In conclusion, our results demonstrate a trajectory of growth for mentored career development awards at our institution. UC Davis rapidly recognized the importance of a CTSA award and used this as a springboard to build a training platform that has generated a cadre of NIH-funded investigators as well as individuals who have assumed various leadership positions. These data further indicate an advantage for scholars who used CTSC services and provide important insight into the effect of a CTSA on scholar career trajectories. The competitiveness of NIH grants makes starting with a K award as a springboard a good strategy for obtaining any type of subsequent NIH funding. While an R01 award is an indicator of research independence, it is not the only benchmark of success or continued contribution in research.
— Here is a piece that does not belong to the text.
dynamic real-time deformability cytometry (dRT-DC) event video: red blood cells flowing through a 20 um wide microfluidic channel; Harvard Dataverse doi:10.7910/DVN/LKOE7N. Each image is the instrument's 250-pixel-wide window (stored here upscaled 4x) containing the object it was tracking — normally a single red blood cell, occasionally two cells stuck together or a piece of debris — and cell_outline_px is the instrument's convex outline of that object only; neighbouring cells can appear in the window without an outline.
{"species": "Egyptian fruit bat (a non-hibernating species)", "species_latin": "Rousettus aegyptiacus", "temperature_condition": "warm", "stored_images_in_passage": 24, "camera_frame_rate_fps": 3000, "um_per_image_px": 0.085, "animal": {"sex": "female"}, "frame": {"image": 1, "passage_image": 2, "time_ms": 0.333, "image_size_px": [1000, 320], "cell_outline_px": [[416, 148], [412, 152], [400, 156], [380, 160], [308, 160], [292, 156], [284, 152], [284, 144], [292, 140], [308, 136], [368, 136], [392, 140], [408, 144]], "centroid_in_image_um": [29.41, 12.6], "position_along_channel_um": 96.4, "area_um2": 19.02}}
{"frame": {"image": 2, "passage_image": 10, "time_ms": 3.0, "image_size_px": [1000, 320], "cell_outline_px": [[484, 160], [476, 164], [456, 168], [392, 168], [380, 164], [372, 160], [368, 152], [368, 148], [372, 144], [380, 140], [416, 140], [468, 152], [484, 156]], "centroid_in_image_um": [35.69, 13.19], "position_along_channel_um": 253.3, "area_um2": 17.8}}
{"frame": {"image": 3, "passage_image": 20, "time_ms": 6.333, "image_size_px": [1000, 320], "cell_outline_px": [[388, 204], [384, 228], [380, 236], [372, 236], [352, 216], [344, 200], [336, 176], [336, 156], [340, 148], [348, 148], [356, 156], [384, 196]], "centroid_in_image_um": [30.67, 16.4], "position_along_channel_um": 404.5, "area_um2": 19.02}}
Our data also point to the importance of having a strategic institutional plan to ensure that trainees participating in institutional K programs receive the full training period in order to optimize their career trajectories. Our experience to date has informed institutional leadership, program leaders, and not least future trainees positioning UC Davis in a strong position to continue to build on this foundation.
To view supplementary material for this article, please visit https://doi.org/10.1017/cts.2021.839.
The authors acknowledge partial support from the UC Davis CTSC award (UL1TR001860, KL2TR001859). We thank Dr Sandra Taylor for critical reading of the manuscript and for providing helpful comments.
The authors have no conflicts of interest to declare.